Stephane Hessel im Ö1 Interview

"Wir müssen uns Sorgen machen"

"Wir brauchen einen neuen Aufbruch, so geht es nicht weiter", das ist die Botschaft, die Stephane Hessel in seinem Bestseller "Empört Euch!" verkündet hat. Jetzt sorgt sich der 93-jährige Franzose darum, wie Europas Parteien funktionieren. Der unermüdliche greise Rebell ist dieser Tage in Wien.

Mittagsjournal, 14.10.2011

Barbara Ladinser im Gespräch mit Stephane Hessel

Nerv der Zeit getroffen

Mit seiner, nur wenige Seiten umfassenden, Streitschrift gegen die Macht des Finanzkapitals, gegen ungerechte Verteilung und gegen Umweltzerstörung hat Stephane Hessel den Nerv der Zeit getroffen. Die spanische Protestbewegung hat sich in diesem Frühjahr nach Hessels Titel "die Empörten, Indignados" genannt. Ähnliche Protestbewegungen sehen wir seither in immer mehr demokratischen Staaten von Israel über Chile bis nach New York.

Gemischtes Resümee

Hessel zieht nach den Protesten in Spanien ein gemischtes Resümee: "Leider haben sie die Regierung, die eine sozialistische war, angegriffen. Sie hatten gute Gründe, denn selbst eine sozialistische Regierung hat allerlei Fehlleistungen. Aber gerade mit der Finanzmacht ist es für eine sozialdemokratische Regierung nicht leicht, das zu erreichen, was sie erreichen möchte. Es wäre mir viel lieber, wenn jetzt nach diesen neuen Wahlen, eine Linksregierung käme."

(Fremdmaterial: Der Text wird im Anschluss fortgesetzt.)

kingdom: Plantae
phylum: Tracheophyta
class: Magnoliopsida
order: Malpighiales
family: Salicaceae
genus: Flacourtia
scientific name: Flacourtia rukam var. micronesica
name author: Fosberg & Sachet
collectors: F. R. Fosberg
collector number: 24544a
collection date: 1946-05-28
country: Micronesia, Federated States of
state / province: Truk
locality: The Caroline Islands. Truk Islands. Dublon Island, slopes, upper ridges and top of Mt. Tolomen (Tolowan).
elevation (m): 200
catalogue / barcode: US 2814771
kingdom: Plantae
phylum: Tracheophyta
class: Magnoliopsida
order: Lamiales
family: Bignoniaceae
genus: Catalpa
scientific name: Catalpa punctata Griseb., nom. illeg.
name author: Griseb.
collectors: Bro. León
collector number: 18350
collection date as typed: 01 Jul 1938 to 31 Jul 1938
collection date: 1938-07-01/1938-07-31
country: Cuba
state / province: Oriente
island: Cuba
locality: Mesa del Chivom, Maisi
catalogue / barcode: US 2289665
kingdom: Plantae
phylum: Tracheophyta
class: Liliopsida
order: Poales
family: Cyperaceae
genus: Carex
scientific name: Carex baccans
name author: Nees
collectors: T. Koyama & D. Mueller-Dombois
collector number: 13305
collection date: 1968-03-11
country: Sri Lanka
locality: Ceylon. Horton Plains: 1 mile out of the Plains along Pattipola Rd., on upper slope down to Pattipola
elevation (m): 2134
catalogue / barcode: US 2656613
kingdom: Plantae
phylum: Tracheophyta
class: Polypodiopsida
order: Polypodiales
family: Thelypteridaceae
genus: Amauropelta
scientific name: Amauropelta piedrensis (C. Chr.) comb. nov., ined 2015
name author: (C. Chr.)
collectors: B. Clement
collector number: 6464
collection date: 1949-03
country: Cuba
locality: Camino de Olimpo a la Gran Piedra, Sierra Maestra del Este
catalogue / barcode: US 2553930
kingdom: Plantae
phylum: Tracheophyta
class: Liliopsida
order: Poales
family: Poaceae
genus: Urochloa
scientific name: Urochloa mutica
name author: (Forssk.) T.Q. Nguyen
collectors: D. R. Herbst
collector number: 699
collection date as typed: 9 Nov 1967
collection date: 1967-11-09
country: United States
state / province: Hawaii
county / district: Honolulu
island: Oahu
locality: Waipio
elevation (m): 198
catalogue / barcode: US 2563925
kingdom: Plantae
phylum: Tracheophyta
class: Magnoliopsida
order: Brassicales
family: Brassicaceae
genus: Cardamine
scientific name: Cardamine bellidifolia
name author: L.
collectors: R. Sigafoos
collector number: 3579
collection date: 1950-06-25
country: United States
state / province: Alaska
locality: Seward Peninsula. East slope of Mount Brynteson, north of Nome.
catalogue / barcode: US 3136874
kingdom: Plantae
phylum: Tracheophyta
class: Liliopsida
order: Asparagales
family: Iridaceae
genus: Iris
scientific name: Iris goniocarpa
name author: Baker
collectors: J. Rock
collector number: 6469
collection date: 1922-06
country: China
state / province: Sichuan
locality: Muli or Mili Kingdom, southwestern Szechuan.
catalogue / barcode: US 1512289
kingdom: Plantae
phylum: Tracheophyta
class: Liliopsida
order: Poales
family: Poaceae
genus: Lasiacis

Hessel fordert neue politische Parteien

Laut Hessel braucht es in Europa neue politische Gruppierungen und Parteien, denn: "Wir müssen uns Sorgen machen, wie unsere Parteien funktionieren. Sind sie denn wirklich demokratisch oder haben sie sich so verändert, auch unter dem Einfluss von Finanzmächten, dass sie eben nicht mehr so stark zugreifen, wie wir es uns wünschen." Kommunistische Parteien lehnt Hessel ab, denn die hätten genug "Schlechtes gebracht", doch Hessel wünscht sich sozialistische Parteien, die aber wirklich sozial sind.

"Noch viel zu tun"

"Meine Generation hat dazu beigetragen, dass die Welt ein bisschen besser aussieht", so Hessel. Es gebe aber noch viel zu lernen und das sei die Aufgabe der jüngeren Generation in diesem 21. Jahrhundert - Lernen und auch Lehren.

Stephane Hessel wurde 1917 in Berlin geboren. Er überlebte das Konzentrationslager Buchenwald, war Widerstandskämpfer in der Resistance, war Mitautor der Menschenrechtscharta der UNO und später jahrelang Diplomat und Mittler in Konflikten. Heute lebt Hessel in Paris.